Dr. phil. Dipl. Psych. Gisela Fux Wolf, Psychologische_ Psychotherapeut_in in independent shared praxis in Berlin (no pronoun) (* 1968)
After a lot of queer activist educational work, I did research on queer issues (e.g. lesbian women’s health, health care for trans* and non-binary persons) and further psychotherapeutic training (behavioural therapy licence, additional qualifications in systemic sex therapy and trauma therapy). I currently work as a psychological psychotherapist in an independent shared praxis with eight other colleagues in Berlin/Charlottenburg. Otherwise I like to be outdoors a lot. At the moment, I am also part of a queer book collective that wants to publish texts on various alternative sexualities and gender identities in the following years. Co-writers are welcome to get in touch.
Lecture
BDSM AND PSYCHOTHERAPY
Within the health sciences and especially in psychotherapy and psychiatry, people who lived kinky lives were pathologised and marginalised for a long time. In the last 40 years, affirmative health care services that integrate community knowledge have developed out of various kinky communities in awareness of and in distinction from stigmatising ways of dealing with them. Specific guidelines have also been developed to provide non-discriminatory and good quality care. These guidelines can empower kinky clients as well as provide a treasure of kink competent knowledge for health care providers.

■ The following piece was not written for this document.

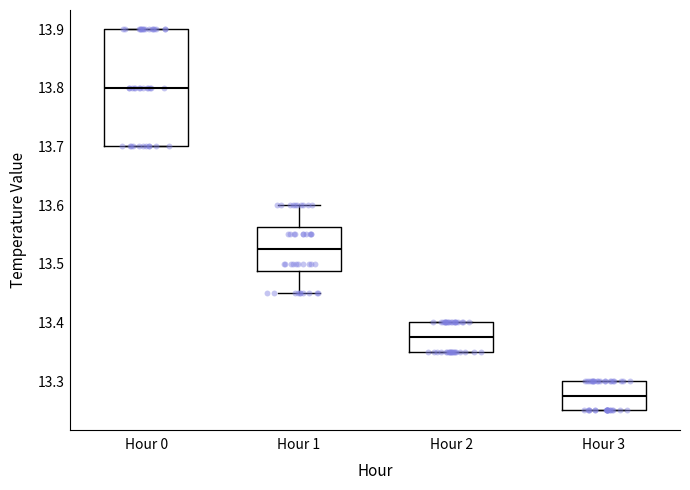

Reading left to right, read every box against the y-axis: the position of its median line, the range the box covers, and the ends of its whiskers. The values are not printed on the chart, so give them approximately, as read against the axis.

Hour 0: median 13.80, box 13.70 to 13.90, whiskers 13.70 to 13.90
Hour 1: median 13.53, box 13.49 to 13.56, whiskers 13.45 to 13.60
Hour 2: median 13.38, box 13.35 to 13.40, whiskers 13.35 to 13.40
Hour 3: median 13.28, box 13.25 to 13.30, whiskers 13.25 to 13.30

In the workshop, after a brief look at the history of medicine, I would like to trace psychology’s move towards depathologisation and finally towards kink-competent approaches. I would then like to open the space to look at psychologically challenging, difficult and also hurtful situations in kinky interactions, to make them recognisable and discussable. And to show how a kink-competent psychotherapeutic offer can be designed in such situations and which community resources we have to support each other here. It is important to me to create an atmosphere in the workshop in which every person can dare to speak out – even from an otherwise marginalised position.